Currently part of the team at https://lastcallmedia.com in a senior Drupal specialist role.
I've actually already got
I've actually already got your Language Sections module installed on the site (great little tool it is, too, so thanks for that!), so I'll see what it can do in this regard.
Hope it helps
Cool. Well I haven't tried doing "multilingual images" but I remembered that post from somebody who was doing something like that and seemed to find that the LS module helped. The current dev version has a "default" section which may be useful... allows something like:
=== es ===
Spanish stuff.
=== qz ===
Stuff for all languages except Spanish.
=== qq ===
Stuff for ALL languages.
Currently part of the team at https://lastcallmedia.com in a senior Drupal specialist role.

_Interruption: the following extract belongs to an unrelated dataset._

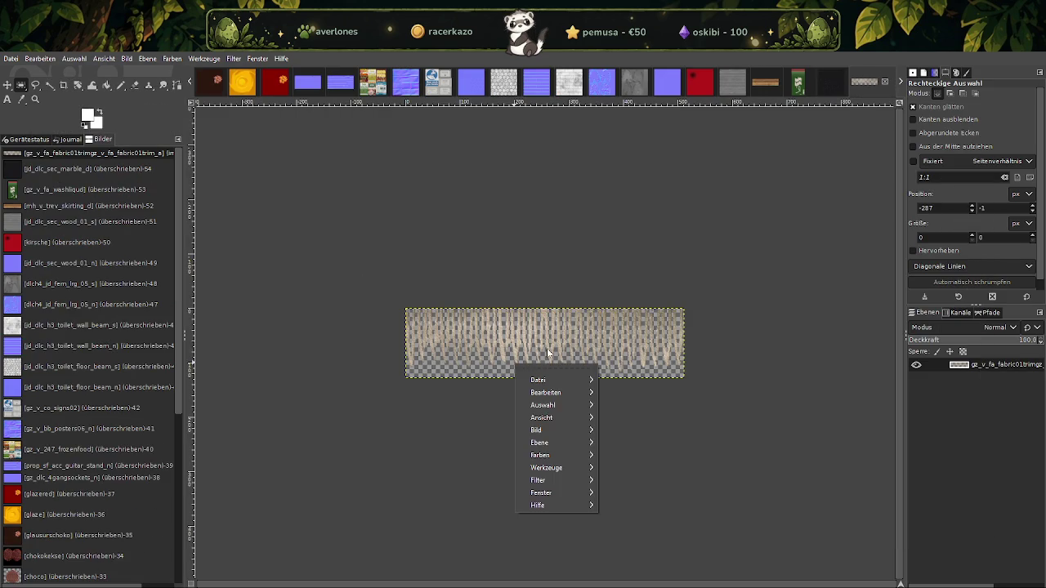
mouse_move(536, 429)
left_click(625, 449)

I'm not sure what you mean
I'm not sure what you mean with "multilingual images" but if you want to store images and maintain a "translation" relationship between these images I would recommend http://drupal.org/project/image + http://drupal.org/project/i18n and then enable the multilingual attribute for the "Image" content type. That way you can create an image for each language and link them together as translations.
simpler method?
I have a theme which has embedded images. I would like those images to change based on the language which is chosen...anyone have any suggestions?
Ronnie
Say that you have a header
Say that you have a header image in English (header_en.png) and in Spanish (header_es.png). In your page.tpl.php you could do:
<?phpecho mytheme_header_image()
?>
And in your template.php you put
<?phpfunction mytheme_header_image() {
global $language;
return path_to_theme() . '/images/header_' . $language->language . '.png';
}
?>
Viola! That's the first option that comes to mind.